The code base for ESSumm: Extractive Speech Summarization from Untranscribed Meeting
Jun Wang
NEWS
- [22-06-15] 🔥 ESSumm is accepted at INTERSPEECH 2022.
In this paper, we propose a novel architecture for direct extractive speech-to-speech summarization, ESSumm, which is an unsupervised model without dependence on intermediate transcribed text. Different from previous methods with text presentation, we are aimed at generating a summary directly from speech without transcription. First, a set of smaller speech segments are extracted based on speech signal's acoustic features. For each candidate speech segment, a distance-based summarization confidence score is designed for latent speech representation measure. Specifically, we leverage the off-the-shelf self-supervised convolutional neural network to extract the deep speech features from raw audio. Our approach automatically predicts the optimal sequence of speech segments that capture the key information with a target summary length. Extensive results on two well-known meeting datasets (AMI and ICSI corpora) show the effectiveness of our direct speech-based method to improve the summarization quality with untranscribed data. We also observe that our unsupervised speech-based method even performs on par with recent transcript-based summarization approaches, where extra speech recognition is required.

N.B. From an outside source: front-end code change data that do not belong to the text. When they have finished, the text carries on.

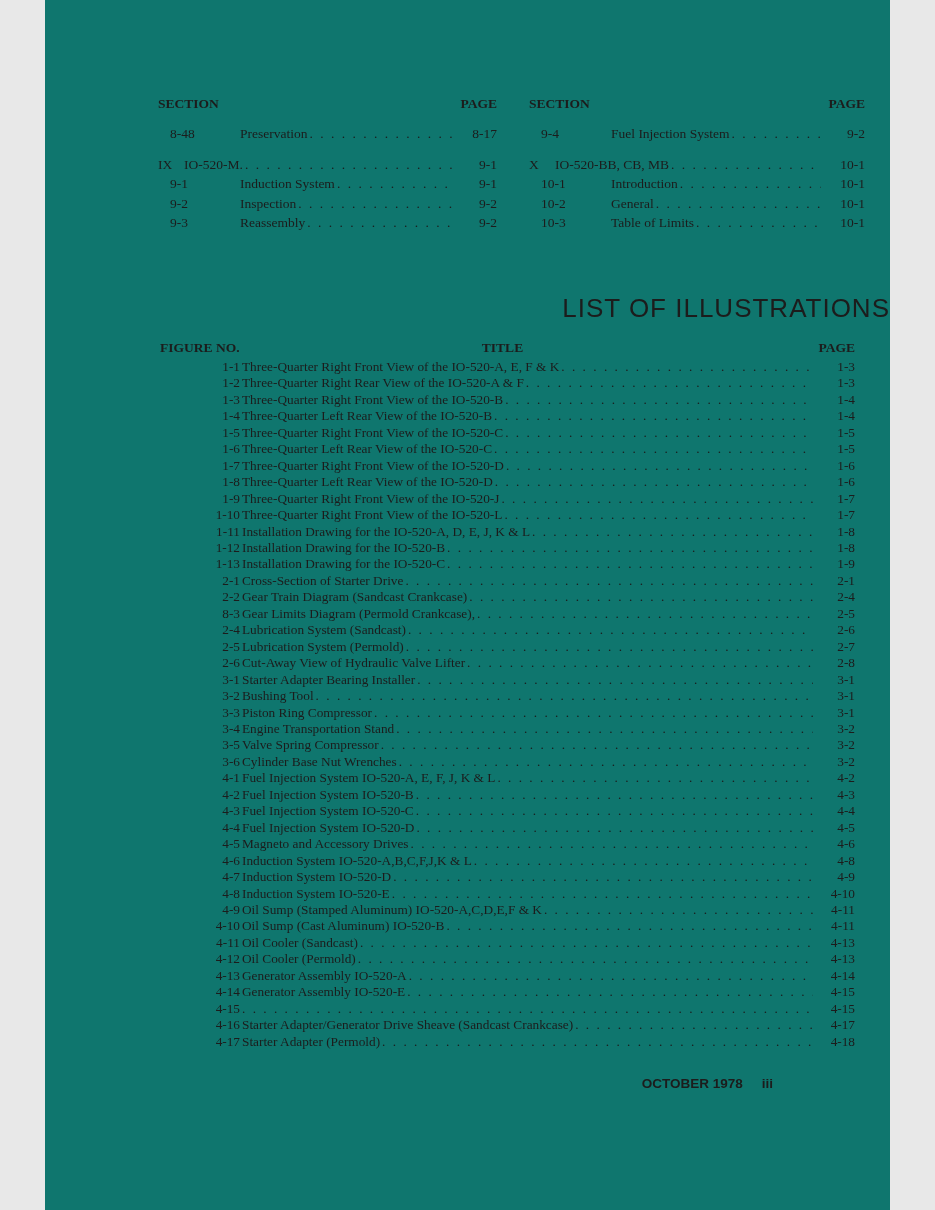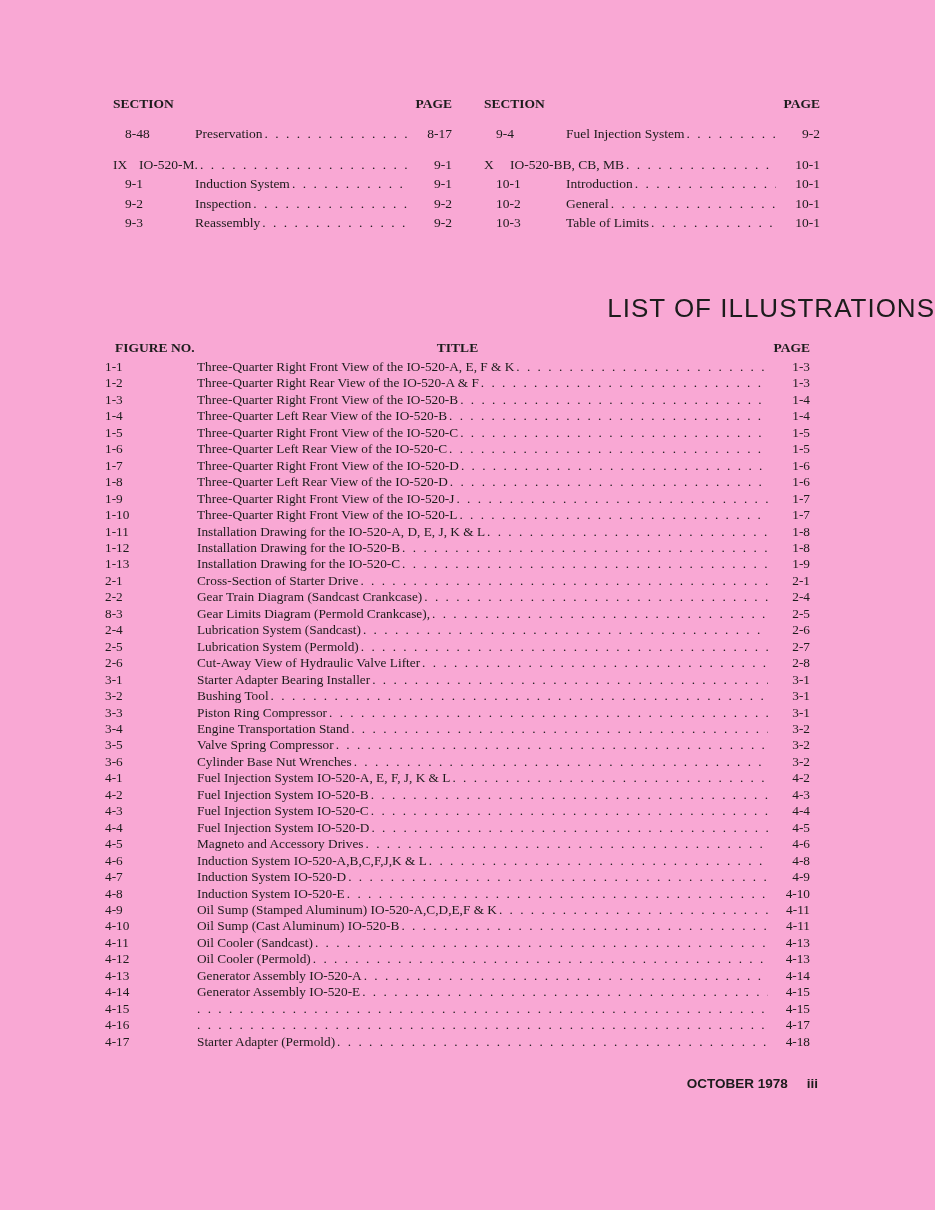--- a/index.html
+++ b/index.html
@@ -1,22 +1,22 @@
 <!DOCTYPE html>
 <html><head>
 <meta charset="utf-8">
 <style>
   * { margin: 0; padding: 0; box-sizing: border-box; }
   html, body { background: #e8e8e8; }
   .page {
     position: relative;
-    width: 935px;
+    width: 845px;
     height: 1210px;
     margin: 0 auto;
-    background: #f9a8d4;
+    background: #0f766e;
     color: #1c1c1c;
     font-family: "Liberation Serif", "DejaVu Serif", serif;
     overflow: hidden;
   }
 
   
   .toc {
     position: absolute;
     top: 96px;
     left: 113px;
@@ -94,21 +94,21 @@
     transform: translateX(-50%);
   }
   .fh-page { margin-left: auto; }
   .fig-row {
     display: flex;
     align-items: baseline;
     font-size: 13.3px;
     line-height: 16.45px;
     white-space: nowrap;
   }
-  .f-num { flex: 0 0 90px; text-align: left; }
+  .f-num { flex: 0 0 90px; text-align: right; }
   .f-title { flex: 0 0 auto; padding-left: 2px; }
   .f-page { flex: 0 0 38px; text-align: right; }
 
   
   .footer {
     position: absolute;
     top: 1076px;
     right: 117px;
     display: flex;
     gap: 19px;
@@ -498,20 +498,21 @@
         </div>
 
         <div class="fig-row">
           <span class="f-num">4-15</span>
           <span class="dots"></span>
           <span class="f-page">4-15</span>
         </div>
 
         <div class="fig-row">
           <span class="f-num">4-16</span>
+          <span class="f-title">Starter Adapter/Generator Drive Sheave (Sandcast Crankcase)</span>
           <span class="dots"></span>
           <span class="f-page">4-17</span>
         </div>
 
         <div class="fig-row">
           <span class="f-num">4-17</span>
           <span class="f-title">Starter Adapter (Permold)</span>
           <span class="dots"></span>
           <span class="f-page">4-18</span>
         </div>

- The first automatic speech summarization system with Wav2vec 2.0.
- Support major Meeting datasets: AMI and ICSI.
See installation instructions.
See Getting Started with ESSumm.
Please cite our work if you found it useful,
@inproceedings{wang22n_interspeech,
author={Jun Wang},
title={{ESSumm: Extractive Speech Summarization from Untranscribed Meeting}},
year=2022,
booktitle={Proc. Interspeech 2022},
pages={3243--3247},
doi={10.21437/Interspeech.2022-945}
}
This project is released under the Apache 2.0 license.
The source code of ESSumm is based on CoreRank and wav2vec 2.0.